Add the Right Number of Birds to the Plucker
The goal of the plucker is to have enough birds so that they tumble against each other; otherwise, the plucking requires a human hand to make the birds tumble or the feathers won’t pick off. However, there is often another problem we don’t think about in the plucker, and that’s too many birds. My recommendation during the podcast was was to put three turkeys into that 32″ diameter plucker instead of four. This gives the birds room to go around the drum and still tumble into each other.
I had the pleasure of the hearing back from the farm after their 2018 turkey processing, and the tips I shared greatly helped process the nearly 500 turkeys. They confirmed that three turkeys through the plucker was the optimum number.
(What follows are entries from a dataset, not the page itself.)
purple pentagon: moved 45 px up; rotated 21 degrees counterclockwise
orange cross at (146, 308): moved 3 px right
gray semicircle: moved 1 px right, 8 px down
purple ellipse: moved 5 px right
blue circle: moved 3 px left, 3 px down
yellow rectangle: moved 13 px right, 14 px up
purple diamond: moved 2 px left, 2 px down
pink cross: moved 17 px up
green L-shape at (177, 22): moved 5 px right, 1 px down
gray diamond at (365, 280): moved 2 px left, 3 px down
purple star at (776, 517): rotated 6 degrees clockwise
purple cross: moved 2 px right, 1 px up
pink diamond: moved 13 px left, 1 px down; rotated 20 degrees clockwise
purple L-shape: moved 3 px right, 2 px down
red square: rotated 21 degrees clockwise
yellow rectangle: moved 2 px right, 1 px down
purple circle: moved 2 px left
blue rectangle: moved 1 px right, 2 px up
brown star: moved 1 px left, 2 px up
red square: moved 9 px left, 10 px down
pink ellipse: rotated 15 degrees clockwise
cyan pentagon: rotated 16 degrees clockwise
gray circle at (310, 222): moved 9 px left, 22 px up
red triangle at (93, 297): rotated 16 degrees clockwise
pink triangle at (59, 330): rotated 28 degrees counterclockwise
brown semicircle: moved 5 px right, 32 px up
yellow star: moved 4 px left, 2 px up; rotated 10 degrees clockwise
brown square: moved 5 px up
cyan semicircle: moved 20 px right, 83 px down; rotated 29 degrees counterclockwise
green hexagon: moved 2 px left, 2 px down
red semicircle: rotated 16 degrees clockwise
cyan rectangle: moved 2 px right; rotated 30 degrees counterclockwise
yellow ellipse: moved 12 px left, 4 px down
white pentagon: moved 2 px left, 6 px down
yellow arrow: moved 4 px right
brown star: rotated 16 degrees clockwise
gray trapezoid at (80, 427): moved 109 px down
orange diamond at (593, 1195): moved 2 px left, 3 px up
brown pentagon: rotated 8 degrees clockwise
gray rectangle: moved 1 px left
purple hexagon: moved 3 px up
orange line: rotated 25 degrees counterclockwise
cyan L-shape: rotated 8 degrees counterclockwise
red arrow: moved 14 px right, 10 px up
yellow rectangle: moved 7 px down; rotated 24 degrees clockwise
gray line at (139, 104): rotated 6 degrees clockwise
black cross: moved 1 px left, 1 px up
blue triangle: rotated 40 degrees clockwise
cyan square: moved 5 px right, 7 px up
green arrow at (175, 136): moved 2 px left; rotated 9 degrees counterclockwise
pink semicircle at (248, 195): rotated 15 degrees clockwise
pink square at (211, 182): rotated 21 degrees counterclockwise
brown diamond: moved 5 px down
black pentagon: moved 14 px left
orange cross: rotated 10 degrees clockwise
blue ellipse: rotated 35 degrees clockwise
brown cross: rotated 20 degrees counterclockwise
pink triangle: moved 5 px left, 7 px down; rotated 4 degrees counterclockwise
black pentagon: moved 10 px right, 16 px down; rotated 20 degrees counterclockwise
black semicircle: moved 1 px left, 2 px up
If you’re using a smaller scalder and plucker, your batch size may be limited to one or two turkeys at a time. If you’re using a 22” or 23” plucker, you’re likely limited to one turkey. If you move up to a 27” diameter plucker, you have one tom or two hens, if we’re talking about broad breasted whites.
It’s incredibly hard to pluck one turkey efficiently. It will take somebody babysitting the plucker to keep the turkey tumbling. And even in the smaller diameter pluckers of less than 30”, two turkeys will find a way to jam up frequently. Again, it needs a babysitter. Don’t fight it. Accept it. And if you’re doing more than a few dozen turkeys at any one processing, you’ll get a lot of improvement with a 32” or 35” or larger plucker and a scalder to match.
Wrap-Up
You’ll notice that most of the solutions to a poor pluck do not focus on the plucker. This is why you sometimes need somebody to talk through issues with you. We obsess over efficiency, especially processing line throughput to the point where we only see bigger batches as the solution.
Cleanly plucking three turkeys at a time with no hand plucking will pencil out more efficiently every time compared to running four turkeys that require ten minutes of hand plucking. All the commercial scalders and pluckers should make your turkey featherless with little work from you. If that’s not your experience, troubleshoot, and invest in the proper equipment, if needed.